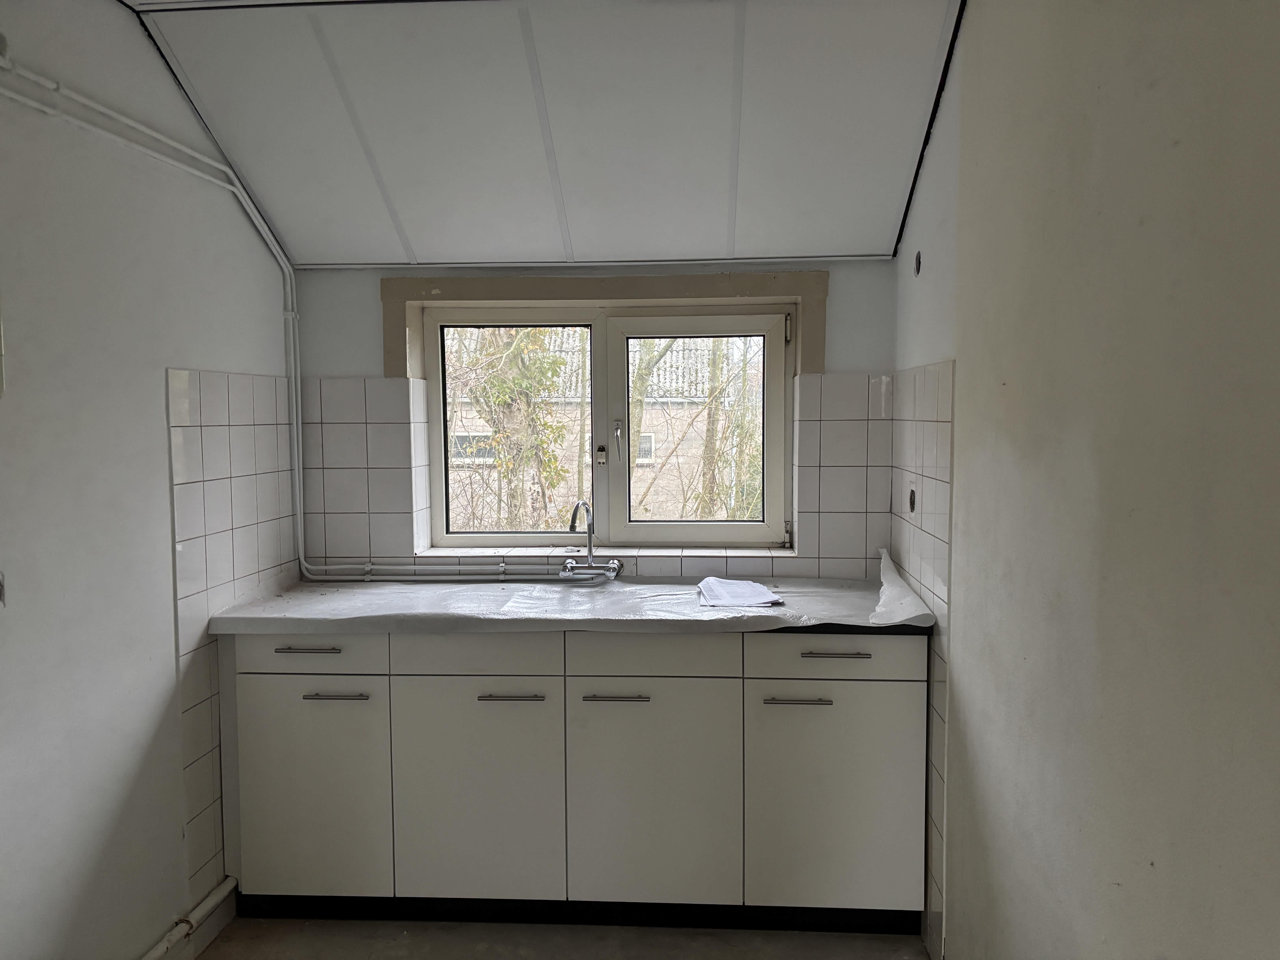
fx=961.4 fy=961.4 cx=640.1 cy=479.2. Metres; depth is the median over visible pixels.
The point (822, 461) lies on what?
tile backsplash
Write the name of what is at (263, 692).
base cabinet
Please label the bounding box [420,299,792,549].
window
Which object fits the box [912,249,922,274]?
wall hole
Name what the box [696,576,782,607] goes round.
paper stack
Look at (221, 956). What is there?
floor
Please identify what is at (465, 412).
building
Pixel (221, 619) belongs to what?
countertop
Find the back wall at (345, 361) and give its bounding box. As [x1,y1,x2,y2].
[291,259,895,579]
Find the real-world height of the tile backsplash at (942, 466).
1.516 m
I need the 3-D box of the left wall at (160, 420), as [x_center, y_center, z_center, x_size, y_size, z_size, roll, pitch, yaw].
[-1.367,0.116,1.363,0.151,2.540,3.959,0,4,4]
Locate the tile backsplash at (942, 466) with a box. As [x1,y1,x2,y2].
[887,356,953,952]
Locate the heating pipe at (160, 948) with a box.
[140,874,237,959]
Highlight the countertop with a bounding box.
[194,573,939,635]
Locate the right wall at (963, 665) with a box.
[887,0,1279,959]
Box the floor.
[192,916,930,959]
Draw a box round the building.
[442,328,766,527]
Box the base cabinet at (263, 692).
[212,627,926,931]
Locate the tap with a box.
[559,499,622,583]
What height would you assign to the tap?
0.275 m
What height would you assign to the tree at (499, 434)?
5.699 m
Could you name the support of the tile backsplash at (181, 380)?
attached to the left wall at (160, 420)
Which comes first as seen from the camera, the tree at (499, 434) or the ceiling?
the ceiling
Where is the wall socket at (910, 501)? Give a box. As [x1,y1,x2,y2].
[907,486,917,512]
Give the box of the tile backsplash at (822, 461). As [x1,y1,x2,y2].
[294,368,897,582]
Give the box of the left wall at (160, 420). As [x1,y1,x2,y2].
[0,0,297,959]
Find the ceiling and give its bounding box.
[115,0,968,266]
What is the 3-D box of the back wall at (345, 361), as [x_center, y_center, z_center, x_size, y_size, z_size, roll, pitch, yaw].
[-0.151,-0.005,3.378,2.245,2.516,0.250,0,4,4]
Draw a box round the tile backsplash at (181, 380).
[166,364,295,906]
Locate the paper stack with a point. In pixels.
(762, 590)
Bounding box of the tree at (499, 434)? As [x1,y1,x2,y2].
[450,328,579,531]
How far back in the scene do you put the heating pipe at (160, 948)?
2.54 m
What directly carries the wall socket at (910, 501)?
in the tile backsplash at (942, 466)

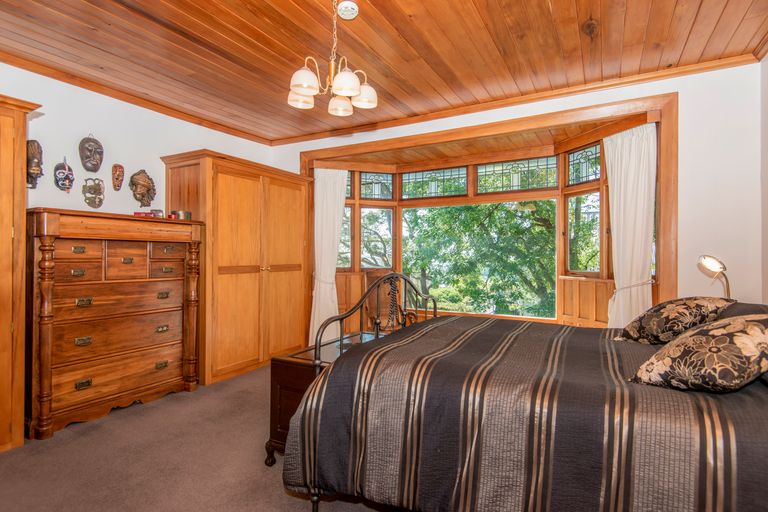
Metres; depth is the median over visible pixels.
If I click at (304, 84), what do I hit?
chandelier
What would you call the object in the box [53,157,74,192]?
mask
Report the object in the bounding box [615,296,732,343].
pillow
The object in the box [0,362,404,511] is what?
carpet floor
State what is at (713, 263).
table lamp
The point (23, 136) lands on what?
wooden cabinet
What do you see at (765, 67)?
right wall
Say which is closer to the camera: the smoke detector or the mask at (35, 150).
the smoke detector
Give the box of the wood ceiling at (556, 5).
[0,0,767,144]
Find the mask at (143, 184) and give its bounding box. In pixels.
[129,170,155,206]
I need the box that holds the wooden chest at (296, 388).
[266,330,388,466]
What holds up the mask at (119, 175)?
attached to the left wall
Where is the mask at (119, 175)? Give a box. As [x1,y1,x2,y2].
[112,163,123,190]
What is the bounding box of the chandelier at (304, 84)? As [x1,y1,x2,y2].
[286,0,377,116]
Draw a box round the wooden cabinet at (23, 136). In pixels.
[0,93,40,454]
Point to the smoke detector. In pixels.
(343, 8)
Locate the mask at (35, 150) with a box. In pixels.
[26,139,42,188]
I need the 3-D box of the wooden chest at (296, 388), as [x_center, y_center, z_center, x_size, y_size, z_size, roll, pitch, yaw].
[-0.160,0.850,2.486,0.486,0.573,0.999,0,0,29]
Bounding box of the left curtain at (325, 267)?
[309,168,348,347]
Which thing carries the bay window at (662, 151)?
in the back wall at (296, 144)
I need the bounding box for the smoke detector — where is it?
[337,0,358,19]
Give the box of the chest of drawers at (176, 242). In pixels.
[29,208,204,439]
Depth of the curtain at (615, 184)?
3.26 m
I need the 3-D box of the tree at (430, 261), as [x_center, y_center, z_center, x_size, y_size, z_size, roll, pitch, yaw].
[3.061,0.048,11.176,7.004,8.275,5.772,0,0,29]
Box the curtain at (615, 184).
[603,122,657,330]
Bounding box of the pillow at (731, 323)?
[628,312,767,392]
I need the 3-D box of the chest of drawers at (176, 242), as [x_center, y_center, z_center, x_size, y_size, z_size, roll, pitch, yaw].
[-2.002,0.428,3.035,0.482,1.401,1.125,0,0,29]
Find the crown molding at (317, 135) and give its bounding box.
[271,52,761,145]
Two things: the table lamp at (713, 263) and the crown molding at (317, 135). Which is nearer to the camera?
the table lamp at (713, 263)
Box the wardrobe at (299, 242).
[159,150,309,384]
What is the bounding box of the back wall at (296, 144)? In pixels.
[271,57,766,322]
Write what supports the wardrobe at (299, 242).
on the carpet floor
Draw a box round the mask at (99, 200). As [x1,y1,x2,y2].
[82,177,104,208]
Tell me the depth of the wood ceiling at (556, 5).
2.65 m
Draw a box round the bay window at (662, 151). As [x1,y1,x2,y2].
[295,91,674,329]
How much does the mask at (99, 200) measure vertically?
0.265 m
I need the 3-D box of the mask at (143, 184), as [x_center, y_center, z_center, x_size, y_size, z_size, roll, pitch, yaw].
[-2.157,-0.606,3.633,0.144,0.335,0.228,0,0,29]
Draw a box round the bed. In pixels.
[278,282,767,511]
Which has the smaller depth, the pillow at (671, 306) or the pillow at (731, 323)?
the pillow at (731, 323)
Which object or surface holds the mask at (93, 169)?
attached to the left wall
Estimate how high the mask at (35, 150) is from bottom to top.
0.364 m
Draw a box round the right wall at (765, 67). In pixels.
[760,48,767,303]
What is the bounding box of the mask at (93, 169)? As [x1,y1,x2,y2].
[79,135,102,172]
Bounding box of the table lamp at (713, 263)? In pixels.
[699,255,731,298]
-*-
Aim of the exercise:
Starting at the line that contains "Estimate how high", write out every line to the end of the entries, exactly as given.

Response area:
Estimate how high the mask at (35, 150) is from bottom to top.
0.364 m
Draw a box round the right wall at (765, 67). In pixels.
[760,48,767,303]
What is the bounding box of the mask at (93, 169)? As [x1,y1,x2,y2].
[79,135,102,172]
Bounding box of the table lamp at (713, 263)? In pixels.
[699,255,731,298]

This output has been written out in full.